しかし、ニュートンの本人確認は設計思想が異なります。本人確認はTEE(Trusted Execution Environment:信頼された実行環境)内で実行されるため、検証者の通常のインフラは基礎となる本人情報データに直接アクセスしません。検証者は、生の入力そのものではなく、本人確認の結果を受け取ります。
これは暗号化だけとは異なるセキュリティモデルです。暗号化は、データを保存中または送信中に保護しますが、本人確認を行うためには通常、どこかで復号が必要になります。TEEは、ホスト側がエンクレーブ内部で何が起きているかを検査できないようにし、その計算自体も隔離しようとします。
さらに、これはニュートンのより広いアイデンティティモデルとも整合しています。検証者は、基礎となる個人情報を学ぶことなく、資格(クレデンシャル)の証明を検証します。目的は単にデータをオフチェーンに置くことだけではなく、検証者にもそれを隠し続けることにあります。

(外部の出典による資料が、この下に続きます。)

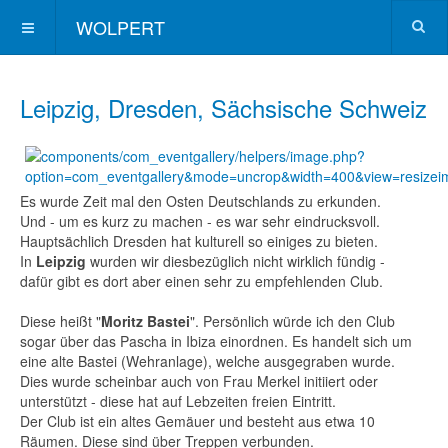
WOLPERT
Leipzig, Dresden, Sächsische Schweiz
Es wurde Zeit mal den Osten Deutschlands zu erkunden.
Und - um es kurz zu machen - es war sehr eindrucksvoll.
Hauptsächlich Dresden hat kulturell so einiges zu bieten.
In
Leipzig
wurden wir diesbezüglich nicht wirklich fündig -
dafür gibt es dort aber einen sehr zu empfehlenden Club.
Diese heißt "
Moritz Bastei
". Persönlich würde ich den Club
sogar über das Pascha in Ibiza einordnen. Es handelt sich um
eine alte Bastei (Wehranlage), welche ausgegraben wurde.
Dies wurde scheinbar auch von Frau Merkel initiiert oder
unterstützt - diese hat auf Lebzeiten freien Eintritt.
Der Club ist ein altes Gemäuer und besteht aus etwa 10
Räumen. Diese sind über Treppen verbunden.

残る論点は信頼です。TEEは検証者をどれだけ信頼する必要があるかを減らしますが、信頼を完全に排除するわけではありません。代わりに、その一部の信頼がTEEの実装、ハードウェアベンダー、ファームウェア、そしてアテステーション(証明)プロセスへと移ります。TEEは過去に実際のハードウェア上の脆弱性やサイドチャネル脆弱性があったため、それは保証というより「リスク低減」の仕組みです。
私が特に気になっているのは失敗モデルです。ニュートンが依存するハードウェアで重大なTEE脆弱性が発見された場合、その脆弱性による影響は、以前にそれらのエンクレーブによって検証されたクレデンシャルにも及ぶのでしょうか。影響は、脆弱性が知られた後の将来のアテステーションに限定されるのか、それとも以前の検証セッションも「侵害された」とみなされ得るのか。さらに、それが起きた場合に、信頼できるエンクレーブを取り消すこと、アテステーション鍵のローテーション、クレデンシャルを再検証することなど、文書化された復旧プロセスは存在するのでしょうか。